BRIEF:
Your task is to repeat all of the data exactly while excluding the pictures.

#### PROVIDED ENTRIES ####

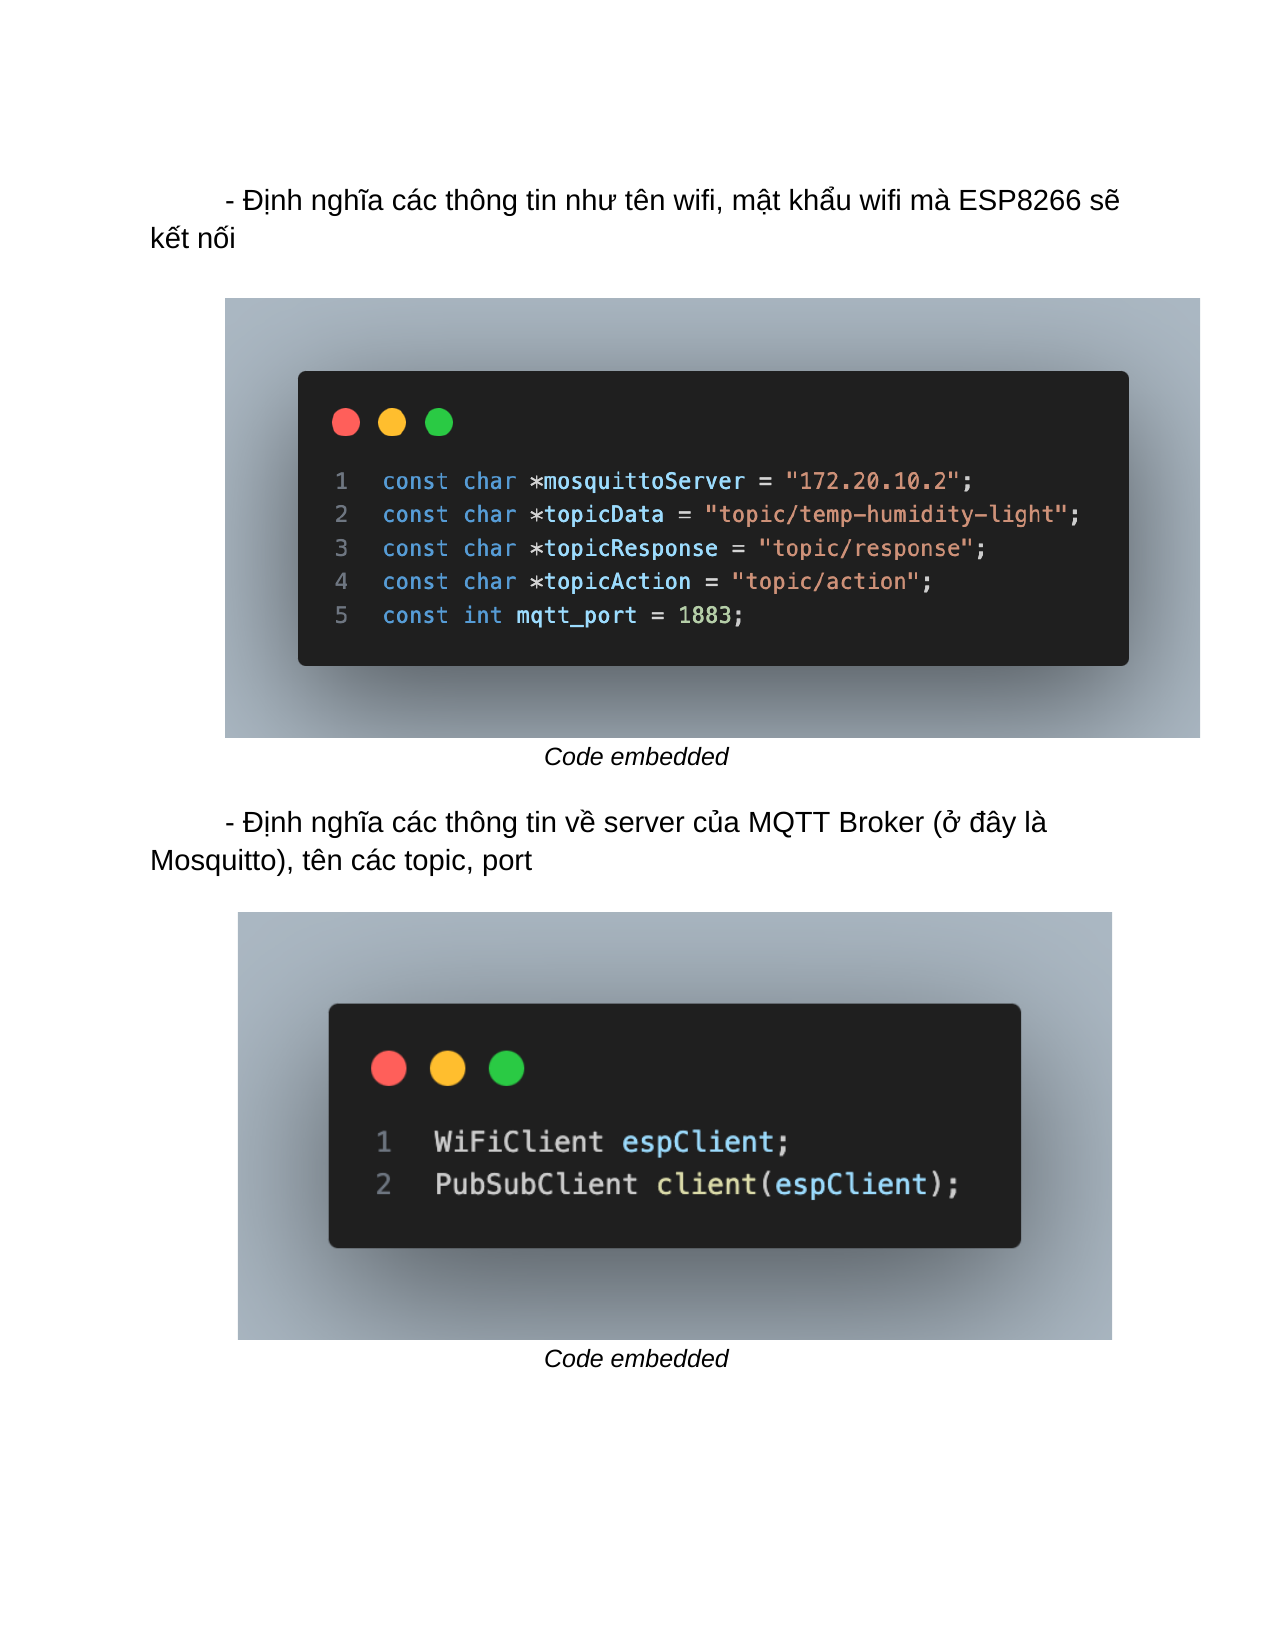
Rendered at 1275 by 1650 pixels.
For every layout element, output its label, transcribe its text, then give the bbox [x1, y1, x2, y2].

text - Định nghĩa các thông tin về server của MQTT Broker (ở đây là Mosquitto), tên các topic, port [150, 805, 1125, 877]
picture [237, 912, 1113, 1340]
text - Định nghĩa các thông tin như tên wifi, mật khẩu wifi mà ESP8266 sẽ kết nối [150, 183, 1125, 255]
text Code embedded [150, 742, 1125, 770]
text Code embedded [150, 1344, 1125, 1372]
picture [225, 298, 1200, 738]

####

RESULT FOR THIS TASK:
Rendered at 1275 by 1650 pixels.
For every layout element, output its label, transcribe its text, then give the bbox [x1, y1, x2, y2].

text - Định nghĩa các thông tin về server của MQTT Broker (ở đây là Mosquitto), tên các topic, port [150, 805, 1125, 877]
picture [237, 912, 1113, 1340]
text - Định nghĩa các thông tin như tên wifi, mật khẩu wifi mà ESP8266 sẽ kết nối [150, 183, 1125, 255]
text Code embedded [150, 742, 1125, 770]
text Code embedded [150, 1344, 1125, 1372]
picture [225, 298, 1200, 738]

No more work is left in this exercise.